Allá en el horizonte, a través de la vejez de lo eterno, tiendo mi mano a los silenciosos corredores del ayer y en la soledad de la memoria, un tanto imprecisa, regreso a las celebraciones familiares del día de San José. Mis dos abuelos llevaron ese nombre. Pero fue uno de ellos, el padre de mi padre, el que tenía oratorio, aunque el verdadero nombre era “La habitación del Santo”. En una hornacina escavada en la pared, de tamaño casi natural, la imagen de San José con el niño Jesús cogido de su mano nos miraba desde el centro de la habitación mejor de la casa. Allí se recibían a las mejores visitas y siempre aquella estancia estaba impecable. El santo nos miraba con bondad y el niño cogido de su mano era bello y dulce.

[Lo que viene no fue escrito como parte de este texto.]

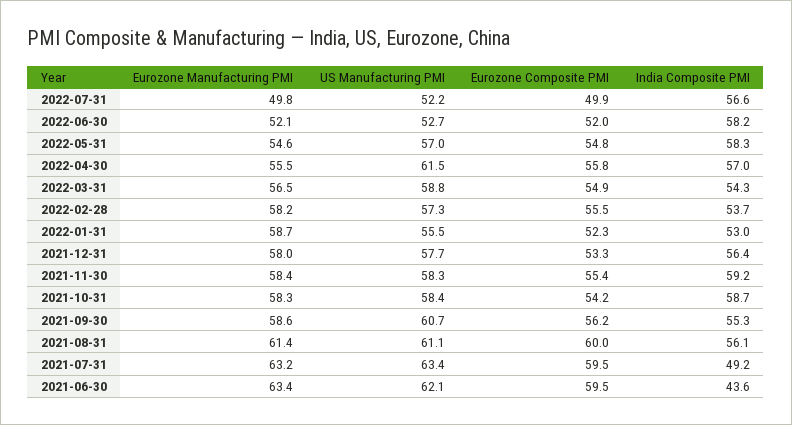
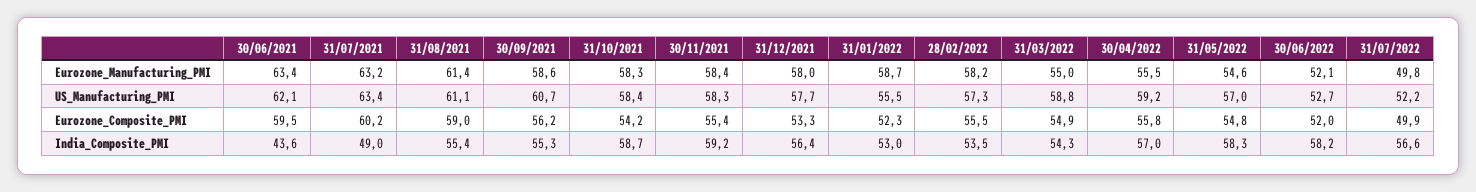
  {
    "Eurozone Manufacturing PMI": {
      "2022-07-31": 49.8,
      "2022-06-30": 52.1,
      "2022-05-31": 54.6,
      "2022-04-30": 55.5,
-     "2022-03-31": 56.5,
+     "2022-03-31": 55,
      "2022-02-28": 58.2,
      "2022-01-31": 58.7,
      "2021-12-31": 58,
      "2021-11-30": 58.4,
      "2021-10-31": 58.3,
      "2021-09-30": 58.6,
      "2021-08-31": 61.4,
      "2021-07-31": 63.2,
      "2021-06-30": 63.4
    },
    "US Manufacturing PMI": {
      "2022-07-31": 52.2,
      "2022-06-30": 52.7,
      "2022-05-31": 57,
-     "2022-04-30": 61.5,
+     "2022-04-30": 59.2,
      "2022-03-31": 58.8,
      "2022-02-28": 57.3,
      "2022-01-31": 55.5,
      "2021-12-31": 57.7,
      "2021-11-30": 58.3,
      "2021-10-31": 58.4,
      "2021-09-30": 60.7,
      "2021-08-31": 61.1,
      "2021-07-31": 63.4,
      "2021-06-30": 62.1
    },
    "Eurozone Composite PMI": {
      "2022-07-31": 49.9,
      "2022-06-30": 52,
      "2022-05-31": 54.8,
      "2022-04-30": 55.8,
      "2022-03-31": 54.9,
      "2022-02-28": 55.5,
      "2022-01-31": 52.3,
      "2021-12-31": 53.3,
      "2021-11-30": 55.4,
      "2021-10-31": 54.2,
      "2021-09-30": 56.2,
-     "2021-08-31": 60,
+     "2021-08-31": 59,
-     "2021-07-31": 59.5,
+     "2021-07-31": 60.2,
      "2021-06-30": 59.5
    },
    "India Composite PMI": {
      "2022-07-31": 56.6,
      "2022-06-30": 58.2,
      "2022-05-31": 58.3,
      "2022-04-30": 57,
      "2022-03-31": 54.3,
-     "2022-02-28": 53.7,
+     "2022-02-28": 53.5,
      "2022-01-31": 53,
      "2021-12-31": 56.4,
      "2021-11-30": 59.2,
      "2021-10-31": 58.7,
      "2021-09-30": 55.3,
-     "2021-08-31": 56.1,
+     "2021-08-31": 55.4,
-     "2021-07-31": 49.2,
+     "2021-07-31": 49,
      "2021-06-30": 43.6
    }
  }

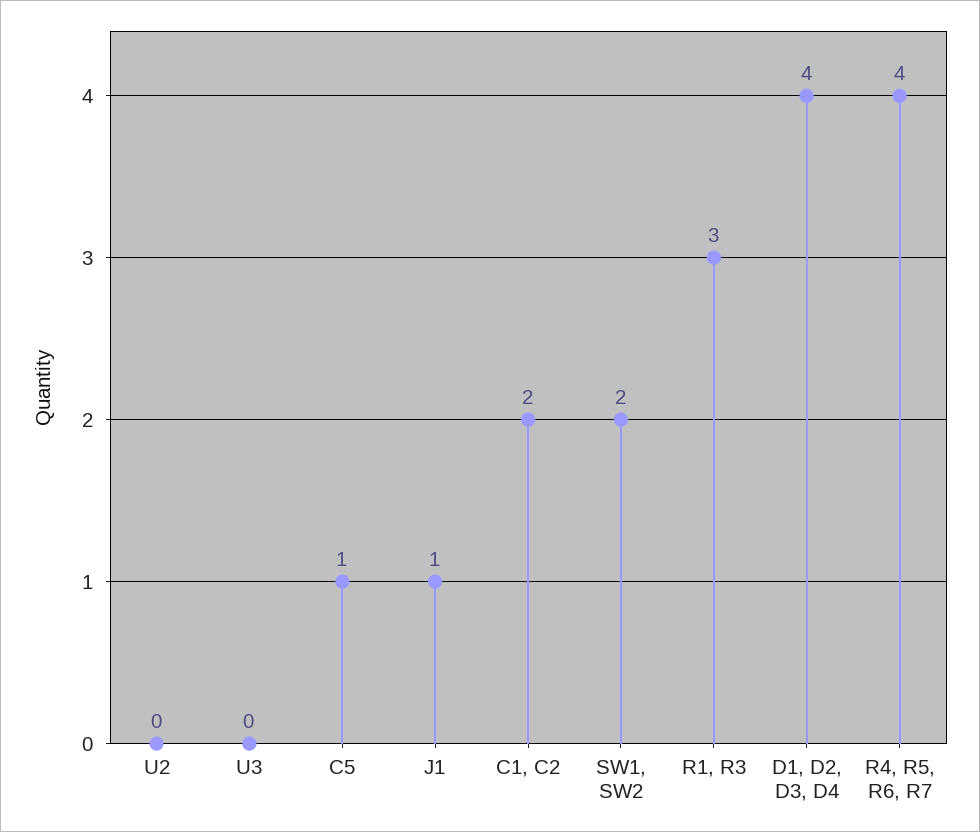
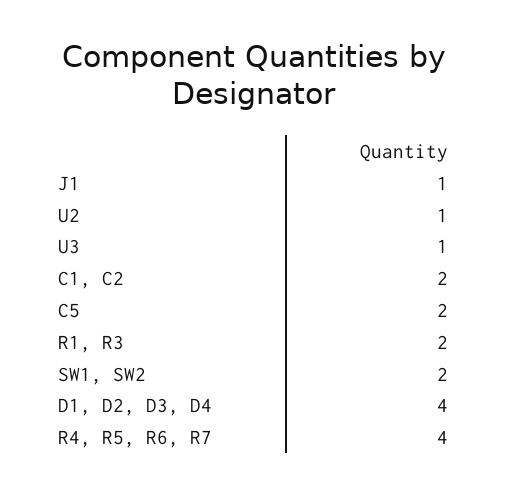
  {
-   "U2": 0,
+   "U2": 1,
-   "U3": 0,
+   "U3": 1,
-   "C5": 1,
+   "C5": 2,
    "J1": 1,
    "C1, C2": 2,
    "SW1, SW2": 2,
-   "R1, R3": 3,
+   "R1, R3": 2,
    "D1, D2, D3, D4": 4,
    "R4, R5, R6, R7": 4
  }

El abuelo José rezaba delante de él arrodillado en silencio sin premura y el tiempo se detenía en silencio como si la tierra no girara sobre su eje. Por la tarde la casa se llenaba de gente que llegaban a felicitar al abuelo y para todos había dulces y licores, refrescos y acogida sin dejar de sonreír el abuelo al dar la bienvenida a unos y despedir a otros. El abuelo se fue muy pronto, un día de vendimia y nunca más se invitó a nadie el día de San Jose. La abuela Chon continuo a diario rezando en la Habitación del Santo encendiendo los altos candelabros con sus velas en las primeras horas de la tarde. Después, a diario se iba a misa. El día de San José, a media mañana, íbamos las dos al cementerio a rezar delante del retrato del abuelo. Nos volvíamos pausadamente mientras ella se limpiaba los ojos y recordábamos al abuelo al que sentíamos a nuestro lado.
Unos años después la abuela se marchó y junto a la fotografía del abuelo pusimos la suya en el silencio del cementerio donde también había con ellos una imagen del santo. La vida fue haciendo cambios, mi padre se convirtió en abuelo y el día de San José, sin olvidar la oración familiar muchos años lo celebramos en Valencia asistiendo al rito ancestral del fuego.
El Día del Padre era un día muy importante en mi familia: papá recibía regalos año tras año a pesar de sus protestas y de decirnos que tenía de todo. Cuando mi padre se marchó quedaron, perfumes, corbatas, bufandas y libros recibidos en ese día guardados sin gastar ni estrenar. Mamá lo siguió a los trece meses y desde entonces ese día no fue igual. El Santo sigue en su habitación más solo porque se han marchado muchos de nosotros. En éste día no me siento desamparada espero seguir sus pasaos cuando Dios así lo quiera. Mientras mi vejez avanza yo guardo el legado que ellos me dejaron, su fe y su esperanza en la infinita misericordia de Dios, con los pies en el suelo respetando a los vivos y rezando por todos.
Cuando el amanecer rompe las negruras de la noche de cada diecinueve de marzo salgo a recibir el adiós de la ultima estrella, la del alba; Venus. Y entonces en la brisa escucho sus voces amadas sin palabras, pero conmigo, leves como el tornasol escarlata del cielo que se va difuminando allá lejos... En esa lumbre celeste crezco y me elevo por encima de mi cuerpo. En silencio rezo el Padrenuestro que ellos me enseñaron y legaron, al Patriarca San José, protector de la familia, la mía, y todas la que forman la sociedad habitada en la tierra.
Hay muchos caminos que recorrer, misterios sin desvelar, mundos ignorados y guerras inútiles que atraviesan la paz de los pueblos dejando terror y heridas difíciles de cerrar junto a la ambición desmedida del poder y del dinero. El tiempo se nos escapa como agua en las manos: se nos diluye como los amaneceres y si nos falta fe y esperanza no tenemos nada.
La vida de cada persona es sagrada y por eso nadie debería manipularla ni atacarla. Nos falta amor fraternal y nos sobran huracanes de maldad. Allá en el horizonte mi plegaria vuela, algo torpe quizá, y en esa levedad desnuda de soberbia intento dejarle a los míos un legado de amor por encima del tiempo similar a la Habitación del Santo donde tanto aprendí.